GIVEN INFORMATION >>
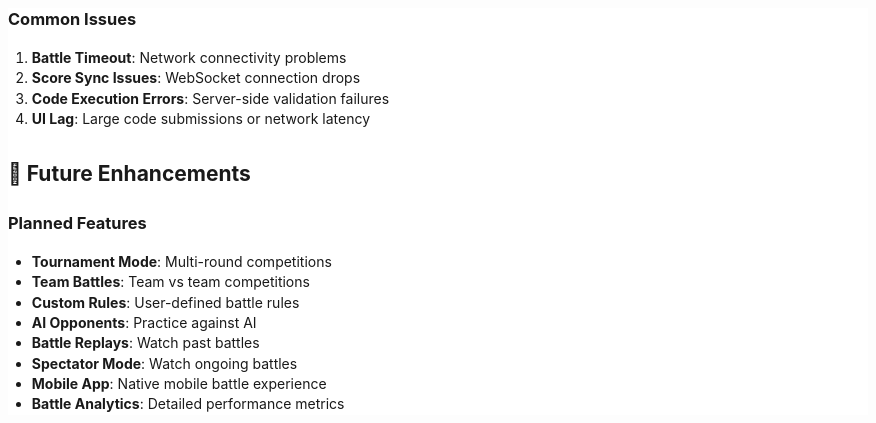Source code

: ### Common Issues
1. **Battle Timeout**: Network connectivity problems
2. **Score Sync Issues**: WebSocket connection drops
3. **Code Execution Errors**: Server-side validation failures
4. **UI Lag**: Large code submissions or network latency

## 🔮 Future Enhancements

### Planned Features
- **Tournament Mode**: Multi-round competitions
- **Team Battles**: Team vs team competitions
- **Custom Rules**: User-defined battle rules
- **AI Opponents**: Practice against AI
- **Battle Replays**: Watch past battles
- **Spectator Mode**: Watch ongoing battles
- **Mobile App**: Native mobile battle experience
- **Battle Analytics**: Detailed performance metrics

WHAT THE TASK ASKS >>
From the first line to the last, write out the data exactly, dropping any pictures.

EXPECTED OUTPUT >>
Source code

: ### Common Issues
1. **Battle Timeout**: Network connectivity problems
2. **Score Sync Issues**: WebSocket connection drops
3. **Code Execution Errors**: Server-side validation failures
4. **UI Lag**: Large code submissions or network latency

## 🔮 Future Enhancements

### Planned Features
- **Tournament Mode**: Multi-round competitions
- **Team Battles**: Team vs team competitions
- **Custom Rules**: User-defined battle rules
- **AI Opponents**: Practice against AI
- **Battle Replays**: Watch past battles
- **Spectator Mode**: Watch ongoing battles
- **Mobile App**: Native mobile battle experience
- **Battle Analytics**: Detailed performance metrics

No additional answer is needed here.